> **Цель задания**:
Ответьте по тексту ниже на три вопроса.
(a) Какое выражение очень нравится автору?
(b) Сколько лет было Лермонтову, согласно тексту?
(c) Через какого писателя автор получил «витамин», которого ему недоставало?

> **Текст для чтения**:
+++++

Лучший эпизод у Солженицына, когда зэк на морозе увлекается укладкой кирпича. Поэтому мне очень нравится выражение “работает работа”. Проще говоря, глаза боятся, а руки делают. Надо уметь войти в состояние современности. Я уверен, что и от этого повороты в языке происходят, но их трудно поймать и застолбить за собой. Оно должно быть свободным, слово... Язык – это самое совершенное, поразительная совершенно бездна. В нем не надо трудиться, надо уметь поддаться ему, чтобы он без насилия происходил. Сквозь тебя, как ангел. Человек должен писать потому, что никто до него не писал. Тот человек, кто ни о чем больше не способен и думать.

Потому что ничего не описано, не сказано, и тогда что-то может получиться.

Раньше людям делать было нечего, и они писали, а сейчас вроде бы и времени вечно не хватает, – все равно пишут. Есть среди молодых писателей имена, которые настаивают на своей громкости. Но, даже не упоминая имен, могу сказать: современным окажется то, что современно. Литературы сейчас слишком много, чтобы начать ею заниматься для здравого человека. А для нездравого ее вообще не существует, потому что ничего до каждого нового автора, ничего не должно быть написано. Можно только восхититься литературной амбициозностью человека – воплотить себя именно в слове, потому что больше не в чем.

В советский период были важные писатели, которые настаивали на том, что они есть, потому что их печатали. А писать-то продолжали молодые. Особенно – поэзию. Проза, может быть, удел более взрослых. Лермонтову было 26 лет. За четыре года после смерти Пушкина он успел сделать так много, что встал достойным в его ряд.

...Мне давно хотелось опубликовать одну анкету, при помощи которой хотелось бы установить цитатный мир – контекст того, из чего состоят писатели. Обычно, когда пишут биографии, изучают чье-то творчество, совершенно не учитывают биографию чтения писателя. Ответ в этой анкете должен быть безукоризненно честным. Недопустимо совершить самую главную глупость: страх показаться глупым. “Да, я читал букварь, Маяковского и Доризо”, – перечислит, допустим, какой-то выдающийся поэт, и, может быть, это будет правдой. А слабый поэт скажет, что ценит только Баратынского и Клюева, и будет абсолютно нечестен.

Ведь в чем идея такой биографии? Те книги, которые вас нашли, они стали вашими, но на месте каждой из этих книг могла быть и другая книга. Просто пришла пора, что бы эта книга сыграла определенную роль. Это было бы очень показательно, потому что в мое время практически все было запрещено, даже современная отечественная литература не была опубликована. У нас было все в непоследовательности. Ну какой бы привести пример? Джойс, Джойс, Джойс... Улисс, Улисс, Улисс... А я его знал через какие-то третьи руки, потому что мне понравился как-то раз Шервуд Андерсон – у него учились многие американские классики, которые были в моде в мое время. Но Фолкнера, Белля мне не так нужно было читать. Многое я не читал до сих пор и уже не буду читать. И не так мне нужно было читать “Улисса”. Мне недоставало определенного витамина, и я его получил через Андерсона.

+++++

> **Исходный список**:
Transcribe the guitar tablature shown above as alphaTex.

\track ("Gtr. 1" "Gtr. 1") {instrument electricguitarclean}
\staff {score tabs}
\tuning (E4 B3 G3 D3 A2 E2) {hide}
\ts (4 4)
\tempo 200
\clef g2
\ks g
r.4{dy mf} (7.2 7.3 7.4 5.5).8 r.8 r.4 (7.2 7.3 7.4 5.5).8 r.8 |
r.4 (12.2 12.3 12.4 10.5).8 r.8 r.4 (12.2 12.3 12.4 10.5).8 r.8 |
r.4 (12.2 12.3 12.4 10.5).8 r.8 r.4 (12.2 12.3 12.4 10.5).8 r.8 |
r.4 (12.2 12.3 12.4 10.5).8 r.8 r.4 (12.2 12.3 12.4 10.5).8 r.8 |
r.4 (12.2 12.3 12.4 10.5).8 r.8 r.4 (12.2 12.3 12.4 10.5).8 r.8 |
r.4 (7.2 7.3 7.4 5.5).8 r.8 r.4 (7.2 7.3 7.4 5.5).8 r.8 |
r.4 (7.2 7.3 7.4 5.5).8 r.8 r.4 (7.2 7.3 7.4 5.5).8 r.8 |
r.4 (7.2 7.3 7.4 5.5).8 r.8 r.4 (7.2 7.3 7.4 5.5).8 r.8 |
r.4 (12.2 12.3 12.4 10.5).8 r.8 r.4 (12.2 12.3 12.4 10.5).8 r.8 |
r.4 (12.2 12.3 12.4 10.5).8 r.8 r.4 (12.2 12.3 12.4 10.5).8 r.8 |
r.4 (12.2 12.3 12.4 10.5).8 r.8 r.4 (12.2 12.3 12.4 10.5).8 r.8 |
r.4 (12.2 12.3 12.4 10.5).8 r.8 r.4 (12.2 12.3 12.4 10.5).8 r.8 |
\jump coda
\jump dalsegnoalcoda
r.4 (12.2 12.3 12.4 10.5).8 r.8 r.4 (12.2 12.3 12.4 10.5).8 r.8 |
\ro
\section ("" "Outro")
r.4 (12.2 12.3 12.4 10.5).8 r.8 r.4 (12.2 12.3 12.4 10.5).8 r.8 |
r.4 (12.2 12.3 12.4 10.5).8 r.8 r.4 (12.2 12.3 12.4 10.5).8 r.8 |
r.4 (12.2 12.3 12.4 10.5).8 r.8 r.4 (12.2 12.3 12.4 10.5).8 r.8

+++++

> **Правильный ответ**:
(a) Автору очень нравится выражение «работает работа».
(b) Согласно тексту, Лермонтову было 26 лет.
(c) Автор получил этот «витамин» через Шервуда Андерсона.